How Civic Anchor works.
Three phases, anchored cryptographically to a live human, with raw biometrics never persisted on our infrastructure. Anchor once; carry your verified identity wherever you need to prove it.
- 01
Enrol
A registered partner node — telco store, bank branch, registered retail outlet, NGO partner office, government office — captures a live biometric and binds it to a sovereign DID. Raw biometric data is hashed and discarded on the capture device; the hash is the only user-identifying material that ever leaves the device.
- 02
Hold
Your DID accumulates verifiable credentials over time — RICA-verified phone, FICA KYC, employer attestations, professional-body credentials, peer attestations. The wallet on your phone is a read-only viewer; we never hold keys you can't reset by re-anchoring on your own biometric.
- 03
Present
Verifiers query a single-use, 60-second nonce; you reveal only what each counterparty needs (FICA-tier identity, RICA-only phone proof, an employer attestation).

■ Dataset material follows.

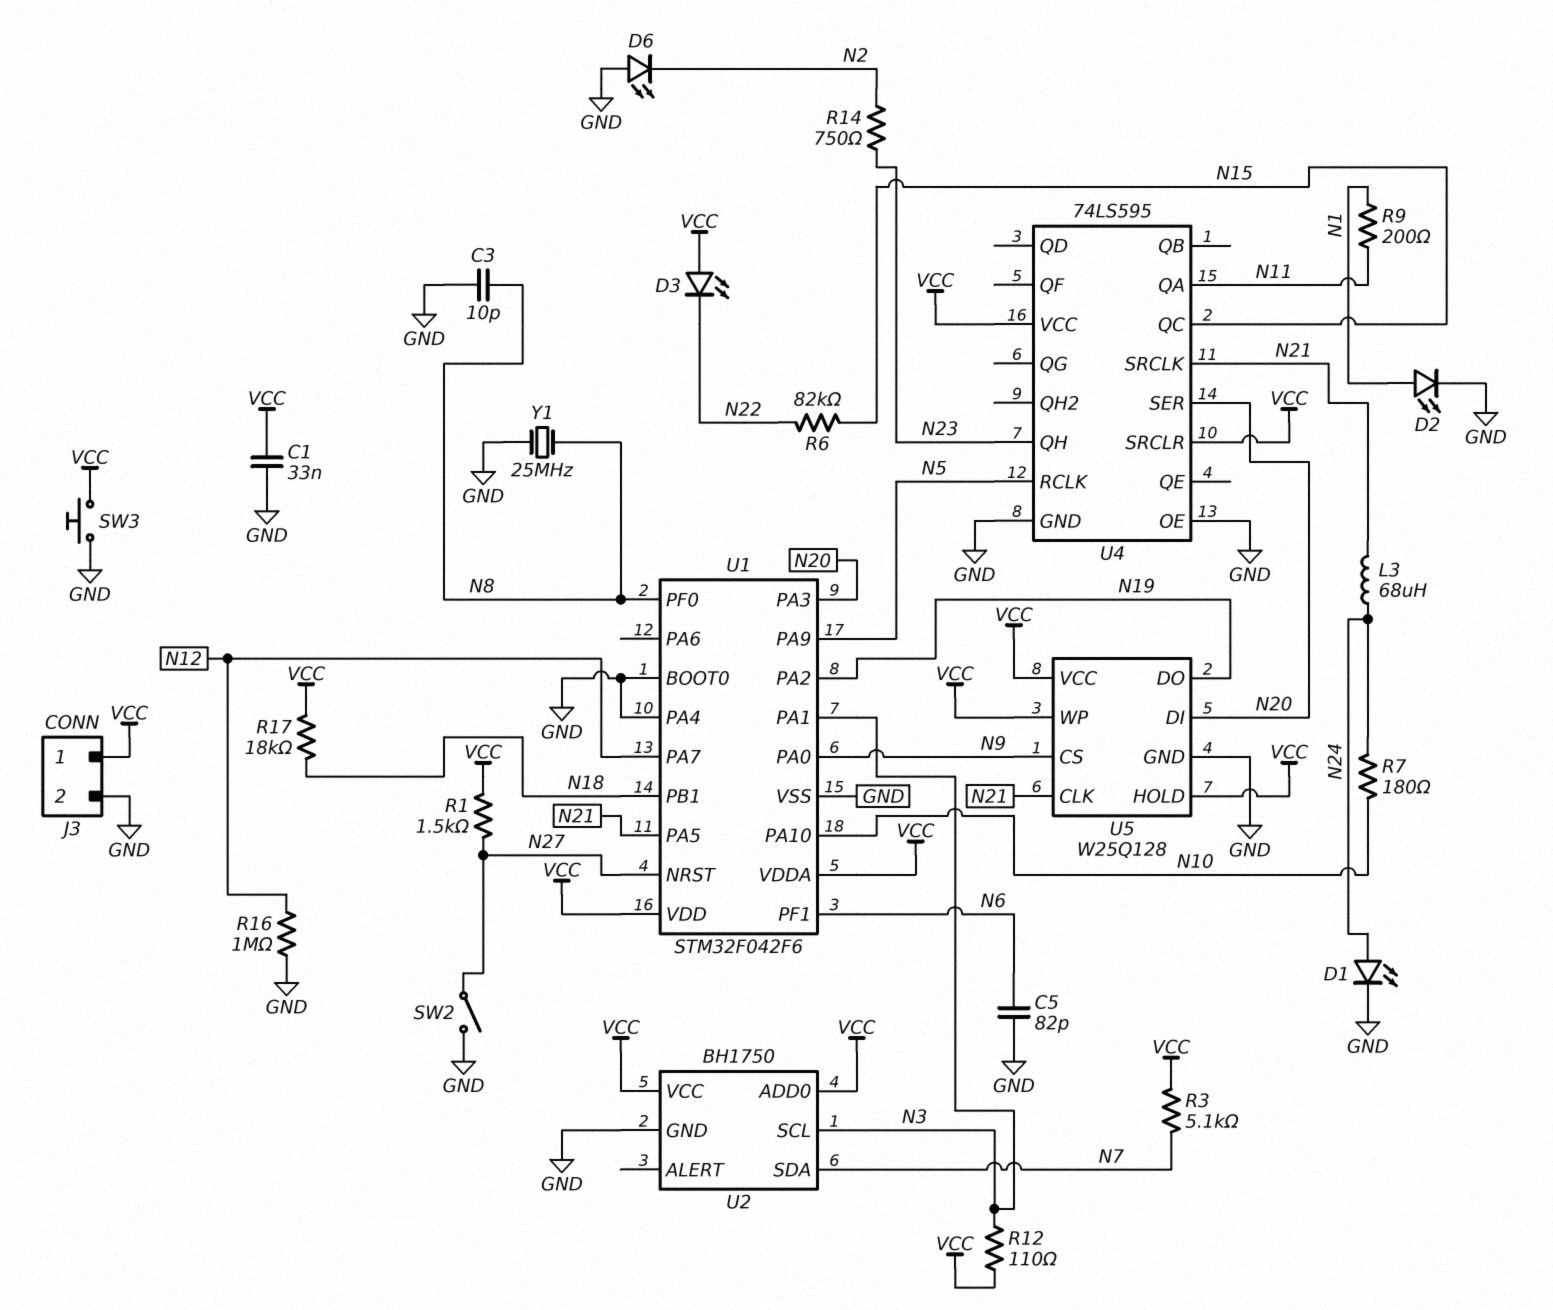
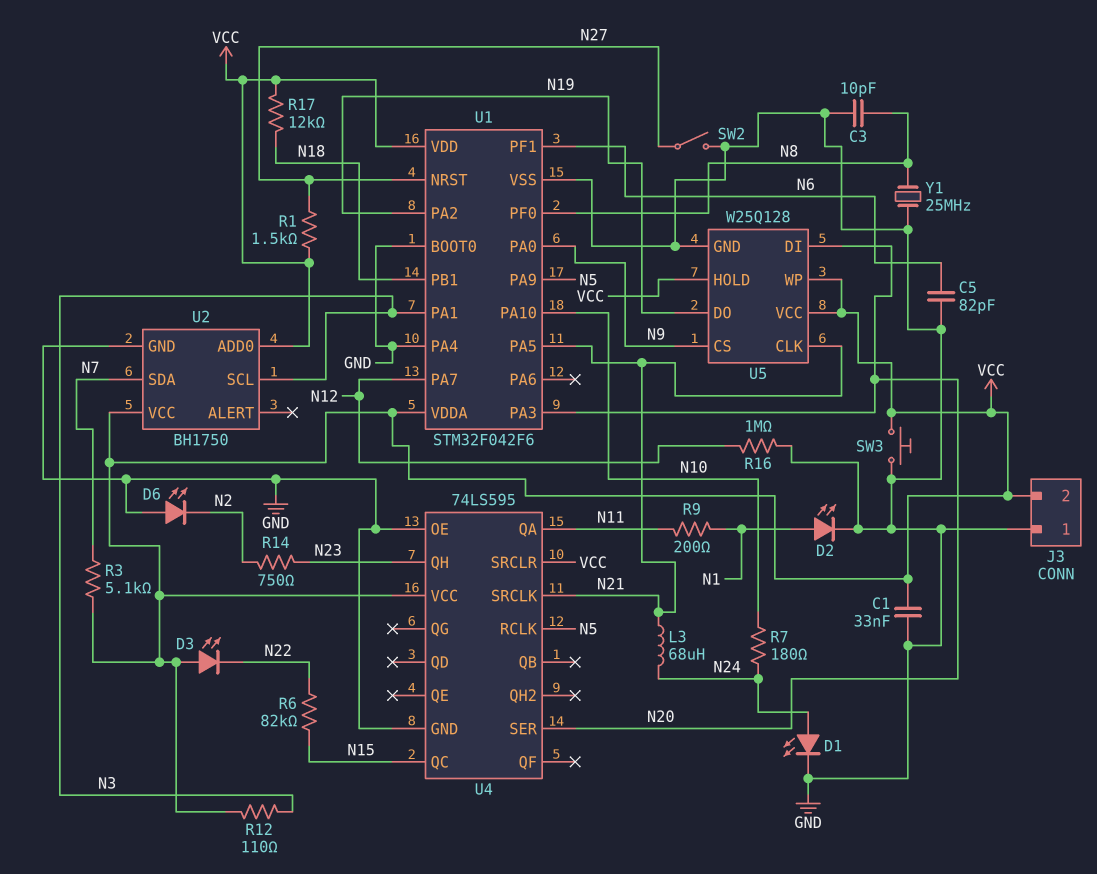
J3 pin 1: VCC -> GND
J3 pin 2: GND -> VCC
R17: 18k (N18, VCC) -> 12k (N18, VCC)

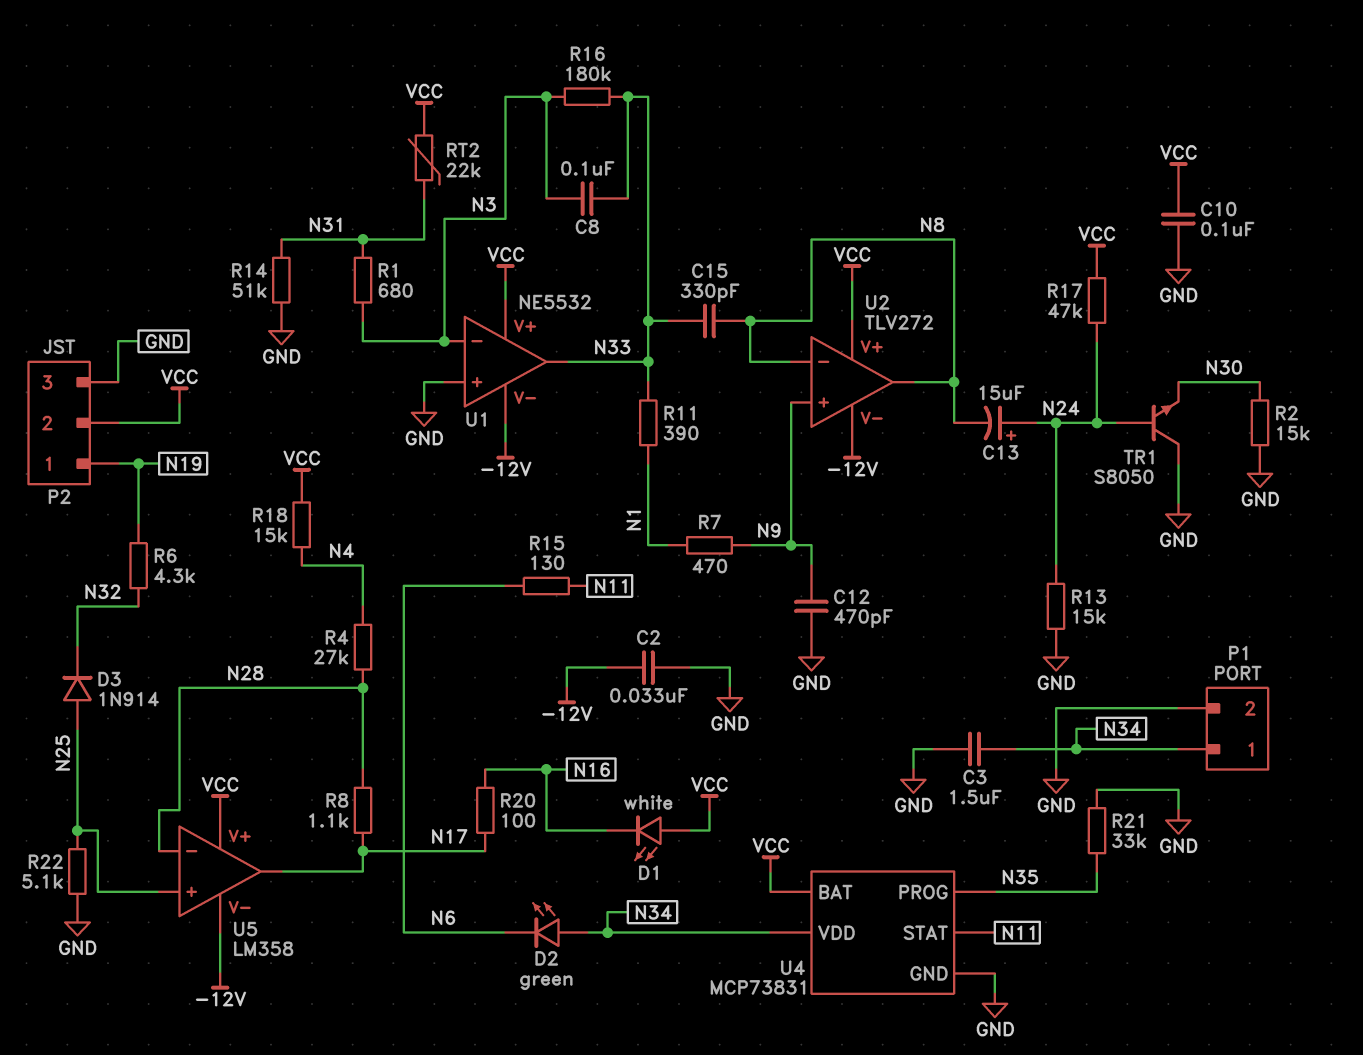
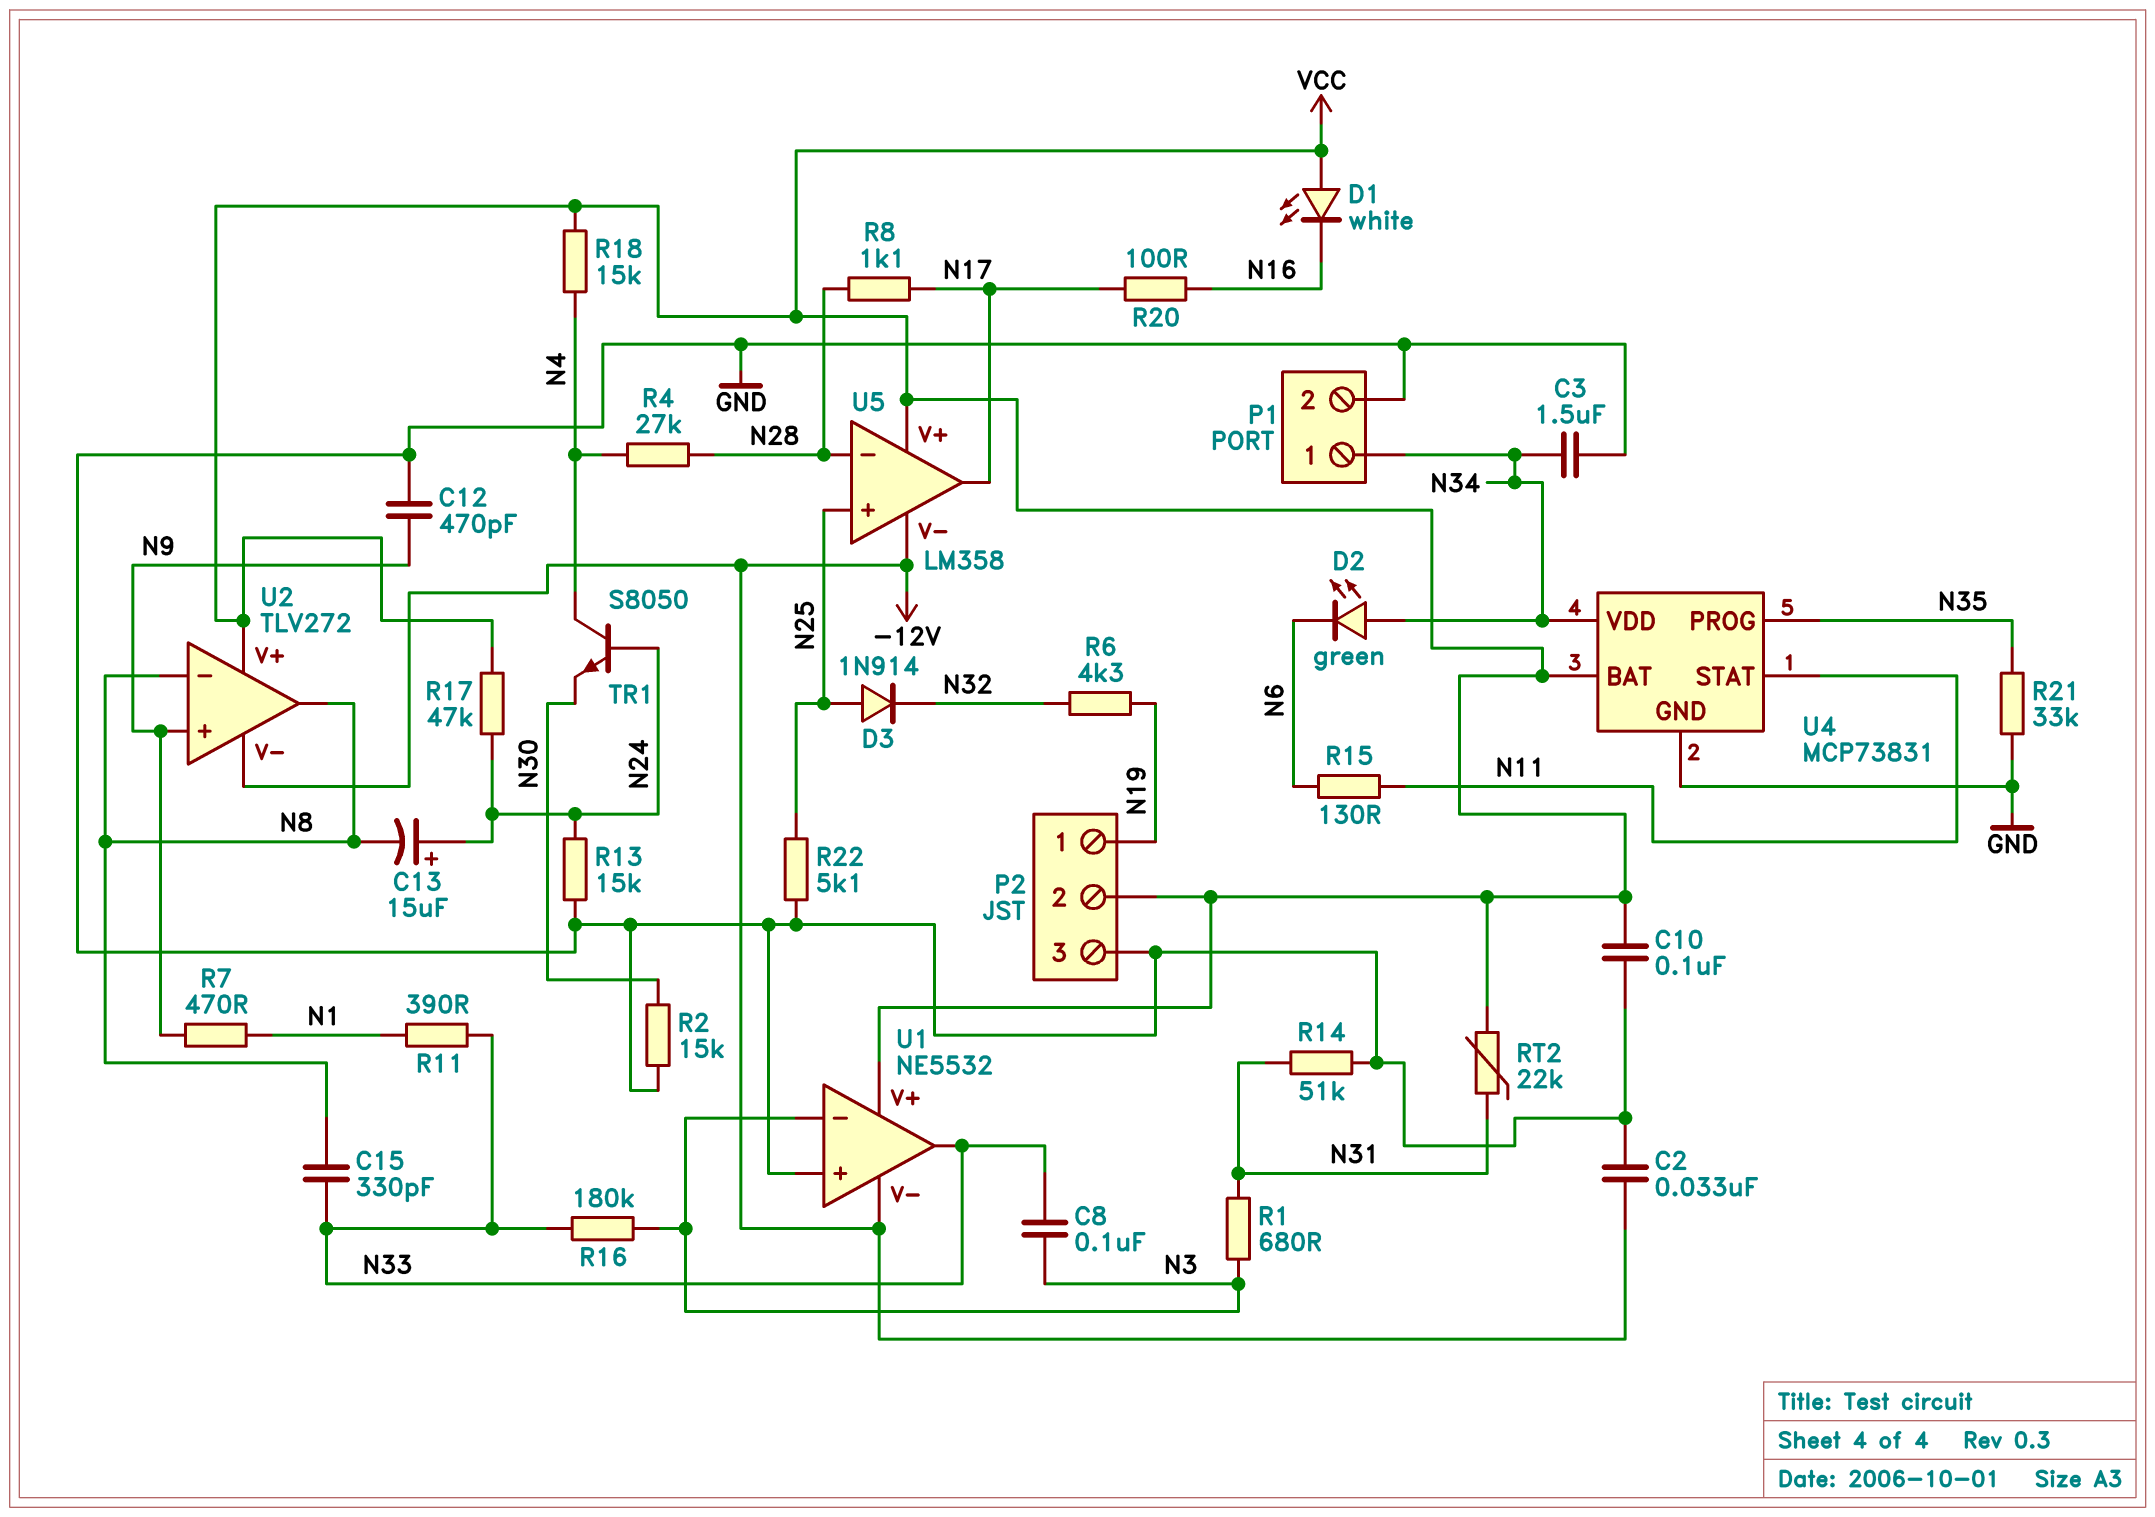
TR1: NPN S8050 (B N24, C GND, E N30) -> NPN S8050 (B N24, C N4, E N30)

Every presentation is logged on your side for audit, never aggregated against you across counterparties.
Where this is enforced in code
Enrolment runs the active-liveness capture client-side; partner devices co-sign the first-anchor verifiable credential. Triple-approval verification gates a single platform-signed presentation token to the requesting verifier. Lawful-access intake operates per-jurisdiction under court-order.